_Requirements_:
Reproduce every line of the items below, swapping each occurrence of "azim" for "azimuth" and leaving everything else unchanged.

[START OF Records shown]

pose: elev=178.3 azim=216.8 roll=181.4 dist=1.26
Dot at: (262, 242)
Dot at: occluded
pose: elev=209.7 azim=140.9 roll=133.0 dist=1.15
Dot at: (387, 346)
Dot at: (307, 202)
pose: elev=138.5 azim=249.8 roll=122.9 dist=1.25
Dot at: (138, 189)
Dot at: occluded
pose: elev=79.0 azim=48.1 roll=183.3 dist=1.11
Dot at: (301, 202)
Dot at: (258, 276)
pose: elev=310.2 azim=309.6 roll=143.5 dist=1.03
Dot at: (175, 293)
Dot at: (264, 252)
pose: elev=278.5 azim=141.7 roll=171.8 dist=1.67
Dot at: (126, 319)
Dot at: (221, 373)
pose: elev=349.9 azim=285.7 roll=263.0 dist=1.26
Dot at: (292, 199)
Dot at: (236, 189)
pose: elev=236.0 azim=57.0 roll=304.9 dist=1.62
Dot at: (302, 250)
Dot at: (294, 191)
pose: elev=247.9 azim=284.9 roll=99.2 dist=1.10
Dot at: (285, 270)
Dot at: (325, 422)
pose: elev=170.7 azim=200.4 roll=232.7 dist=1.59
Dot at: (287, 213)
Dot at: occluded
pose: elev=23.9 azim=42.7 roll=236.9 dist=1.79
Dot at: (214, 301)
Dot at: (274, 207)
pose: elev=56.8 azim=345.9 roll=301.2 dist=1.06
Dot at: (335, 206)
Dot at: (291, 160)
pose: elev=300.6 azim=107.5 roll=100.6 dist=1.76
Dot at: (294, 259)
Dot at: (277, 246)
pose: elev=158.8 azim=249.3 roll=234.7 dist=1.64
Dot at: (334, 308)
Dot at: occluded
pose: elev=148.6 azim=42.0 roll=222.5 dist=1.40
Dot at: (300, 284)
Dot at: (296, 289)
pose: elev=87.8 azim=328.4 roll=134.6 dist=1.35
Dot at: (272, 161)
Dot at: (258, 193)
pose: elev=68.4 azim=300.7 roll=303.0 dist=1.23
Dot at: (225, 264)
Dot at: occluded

[END OF Records shown]

_Worked answer_:
pose: elev=178.3 azimuth=216.8 roll=181.4 dist=1.26
Dot at: (262, 242)
Dot at: occluded
pose: elev=209.7 azimuth=140.9 roll=133.0 dist=1.15
Dot at: (387, 346)
Dot at: (307, 202)
pose: elev=138.5 azimuth=249.8 roll=122.9 dist=1.25
Dot at: (138, 189)
Dot at: occluded
pose: elev=79.0 azimuth=48.1 roll=183.3 dist=1.11
Dot at: (301, 202)
Dot at: (258, 276)
pose: elev=310.2 azimuth=309.6 roll=143.5 dist=1.03
Dot at: (175, 293)
Dot at: (264, 252)
pose: elev=278.5 azimuth=141.7 roll=171.8 dist=1.67
Dot at: (126, 319)
Dot at: (221, 373)
pose: elev=349.9 azimuth=285.7 roll=263.0 dist=1.26
Dot at: (292, 199)
Dot at: (236, 189)
pose: elev=236.0 azimuth=57.0 roll=304.9 dist=1.62
Dot at: (302, 250)
Dot at: (294, 191)
pose: elev=247.9 azimuth=284.9 roll=99.2 dist=1.10
Dot at: (285, 270)
Dot at: (325, 422)
pose: elev=170.7 azimuth=200.4 roll=232.7 dist=1.59
Dot at: (287, 213)
Dot at: occluded
pose: elev=23.9 azimuth=42.7 roll=236.9 dist=1.79
Dot at: (214, 301)
Dot at: (274, 207)
pose: elev=56.8 azimuth=345.9 roll=301.2 dist=1.06
Dot at: (335, 206)
Dot at: (291, 160)
pose: elev=300.6 azimuth=107.5 roll=100.6 dist=1.76
Dot at: (294, 259)
Dot at: (277, 246)
pose: elev=158.8 azimuth=249.3 roll=234.7 dist=1.64
Dot at: (334, 308)
Dot at: occluded
pose: elev=148.6 azimuth=42.0 roll=222.5 dist=1.40
Dot at: (300, 284)
Dot at: (296, 289)
pose: elev=87.8 azimuth=328.4 roll=134.6 dist=1.35
Dot at: (272, 161)
Dot at: (258, 193)
pose: elev=68.4 azimuth=300.7 roll=303.0 dist=1.23
Dot at: (225, 264)
Dot at: occluded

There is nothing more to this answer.